ABSTRACT

I had been conducting ethnographic research in the very most southwest strip of Ghana, in the region of the Nzema,1 since 1989. In 2002, I left the Fort Apollonia guesthouse in the coastal town of Beyin and moved into a raffia hut in the village of Old Kabenlasuazo, in a narrow tongue of land between the ocean shore and the Domunli lagoon. Roughly 200 people lived there by cultivating, fishing and manually extracting coconut oil. The latter, which was the most common activity among the villagers and one of the most profitable in the Nzema area,2 was managed by young men between the ages of 15 and 35. Old Kabenlasuazo was a very poor community, with no drinkable water or electricity, like many others in the region. Fishing was not always favorable, and when fishermen pulled their nets ashore, a crowd of kids threw themselves at the fish escaped from the nets in the attempt to catch them with tin bowls.

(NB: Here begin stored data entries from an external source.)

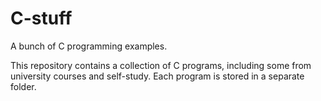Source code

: # C-stuff
A bunch of C programming examples.

This repository contains a collection of C programs, including some from university courses and self-study. 
Each program is stored in a separate folder.
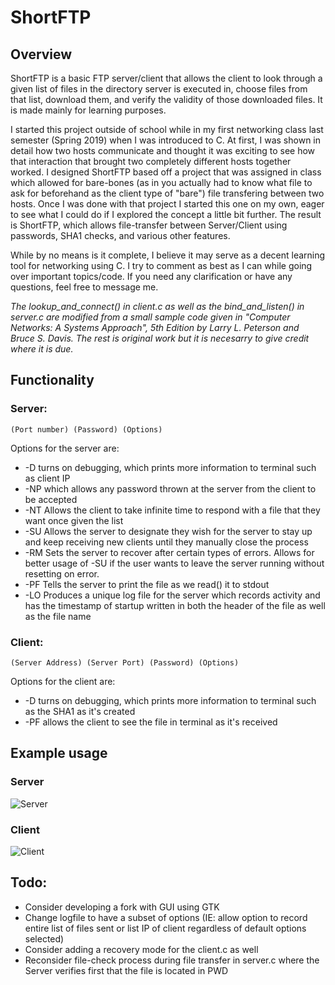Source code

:# ShortFTP

## Overview
ShortFTP is a basic FTP server/client that allows the client to look through a given list of files in the directory server is executed in, choose files from that list, download them, and verify the validity of those downloaded files. It is made mainly for learning purposes.


I started this project outside of school while in my first networking class last semester (Spring 2019) when I was introduced to C. At first, I was shown in detail how two hosts communicate and thought it was exciting to see how that interaction that brought two completely different hosts together worked. I designed ShortFTP based off a project that was assigned in class which allowed for bare-bones (as in you actually had to know what file to ask for beforehand as the client type of "bare") file transfering between two hosts. Once I was done with that project I started this one on my own, eager to see what I could do if I explored the concept a little bit further. The result is ShortFTP, which allows file-transfer between Server/Client using passwords, SHA1 checks, and various other features. 


While by no means is it complete, I believe it may serve as a decent learning tool for networking using C. I try to comment as best as I can while going over important topics/code. If you need any clarification or have any questions, feel free to message me.


*The lookup_and_connect() in client.c as well as the bind_and_listen() in server.c are modified from a small sample code given in "Computer Networks: A Systems Approach", 5th Edition by Larry L. Peterson and Bruce S. Davis. The rest is original work but it is necesarry to give credit where it is due.*


## Functionality
### Server:
`(Port number) (Password) (Options)`

Options for the server are:
* -D turns on debugging, which prints more information to terminal such as client IP
* -NP which allows any password thrown at the server from the client to be accepted
* -NT Allows the client to take infinite time to respond with a file that they want once given the list
* -SU Allows the server to designate they wish for the server to stay up and keep receiving new clients until they manually close the process
* -RM Sets the server to recover after certain types of errors. Allows for better usage of -SU if the user wants to leave the server running without resetting on error.
* -PF Tells the server to print the file as we read() it to stdout
* -LO Produces a unique log file for the server which records activity and has the timestamp of startup written in both the header of the file as well as the file name


### Client:
`(Server Address) (Server Port) (Password) (Options)`

Options for the client are:
* -D turns on debugging, which prints more information to terminal such as the SHA1 as it's created
* -PF allows the client to see the file in terminal as it's received


## Example usage
### Server
![Server](https://imgur.com/DpNnkoG.png)


### Client
![Client](https://imgur.com/n3pl5hp.png)


## Todo:
* Consider developing a fork with GUI using GTK
* Change logfile to have a subset of options (IE: allow option to record entire list of files sent or list IP of client regardless of default options selected)
* Consider adding a recovery mode for the client.c as well
* Reconsider file-check process during file transfer in server.c where the Server verifies first that the file is located in PWD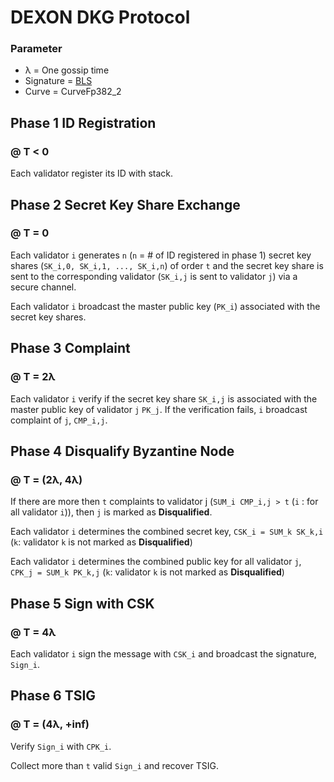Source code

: DEXON DKG Protocol
===========================
### Parameter
* λ = One gossip time
* Signature = [BLS](https://en.wikipedia.org/wiki/Boneh%E2%80%93Lynn%E2%80%93Shacham)
* Curve = CurveFp382_2

Phase 1 ID Registration 
-------
### @ T < 0

Each validator register its ID with stack.

Phase 2 Secret Key Share Exchange
-------
### @ T = 0
Each validator `i` generates `n` (`n` = # of ID registered in phase 1) secret key shares (`SK_i,0, SK_i,1, ..., SK_i,n`) of order `t` and the secret key share is sent to the corresponding validator (`SK_i,j` is sent to validator `j`) via a secure channel.

Each validator `i` broadcast the master public key (`PK_i`) associated with the secret key shares.

Phase 3 Complaint
-------
### @ T = 2λ
Each validator `i` verify if the secret key share `SK_i,j` is associated with the master public key of validator `j` `PK_j`. If the verification fails, `i` broadcast complaint of `j`, `CMP_i,j`.

Phase 4 Disqualify Byzantine Node
-------
### @ T = (2λ, 4λ)
If there are more then `t` complaints to validator j (`SUM_i CMP_i,j > t` (`i` : for all validator `i`)), then `j` is marked as **Disqualified**.

Each validator `i` determines the combined secret key, `CSK_i = SUM_k SK_k,i` (`k`: validator `k` is not marked as **Disqualified**)

Each validator `i` determines the combined public key for all validator `j`, `CPK_j = SUM_k PK_k,j` (`k`: validator `k` is not marked as **Disqualified**)

Phase 5 Sign with CSK
-------
### @ T = 4λ
Each validator `i` sign the message with `CSK_i` and broadcast the signature, `Sign_i`.

Phase 6 TSIG
-------
### @ T = (4λ, +inf)
Verify `Sign_i` with `CPK_i`.

Collect more than `t` valid `Sign_i` and recover TSIG.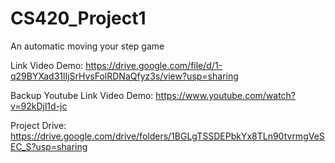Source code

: # CS420_Project1
An automatic moving your step game


Link Video Demo: https://drive.google.com/file/d/1-q29BYXad31lIjSrHvsFolRDNaQfyz3s/view?usp=sharing


Backup Youtube Link Video Demo: https://www.youtube.com/watch?v=92kDjl1d-jc


Project Drive: https://drive.google.com/drive/folders/1BGLgTSSDEPbkYx8TLn90tvrmgVeSEC_S?usp=sharing
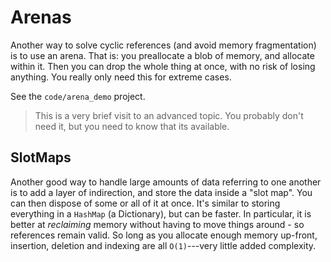 # Arenas

Another way to solve cyclic references (and avoid memory fragmentation) is to use an arena. That is: you preallocate a blob of memory, and allocate within it. Then you can drop the whole thing at once, with no risk of losing anything. You really only need this for extreme cases.

See the `code/arena_demo` project.

> This is a very brief visit to an advanced topic. You probably don't need it, but you need to know that its available.

## SlotMaps

Another good way to handle large amounts of data referring to one another is to add a layer of indirection, and store the data inside a "slot map". You can then dispose of some or all of it at once. It's similar to storing everything in a `HashMap` (a Dictionary), but can be faster. In particular, it is better at *reclaiming* memory without having to move things around - so references remain valid. So long as you allocate enough memory up-front, insertion, deletion and indexing are all `O(1)`---very little added complexity.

The oil makers, helped by some women and kids, hand-pressed the coconut oil from fresh copra from just-smashed nuts. The fruit of two weeks’ worth of hard work between two to three people, amounting to a 45 gallon barrel, could return roughly $120 for an $80 investment – the proceeds thus come to less than $40. The elderly in charge of plantations received the proceeds from the sale of coconuts at the end of the season, and the per capita income would not be more than $300 per year. In the spaces between plantations, women would cultivate manioc and other vegetables in small areas. A large number of pigs, fed with the oil-making residues, were kept in designated fenced areas under the palm trees. Chickens and sheep roamed the village, together with some sparse cats and a couple of skinny dogs. In those years, I drove a car that would often break down, and having it fixed meant I had no other choice than to take it to some makeshift car workshop in the inland villages along the main road, usually with no success. Once I met a boy named Amo,3 who occasionally worked in a workshop in the small town of Tikobo. He turned out to be accountable and honest and, when the Jomoro Mechanical Center in Bawiah (a workshop/ school)4 was fully implemented in 2003, I helped him get hired as a welder. By being able to make a decent living, Amo could eventually marry and lead a peaceful life. He was the youngest of four children and used to live with his old parents in a modest hut a few miles from Bawiah.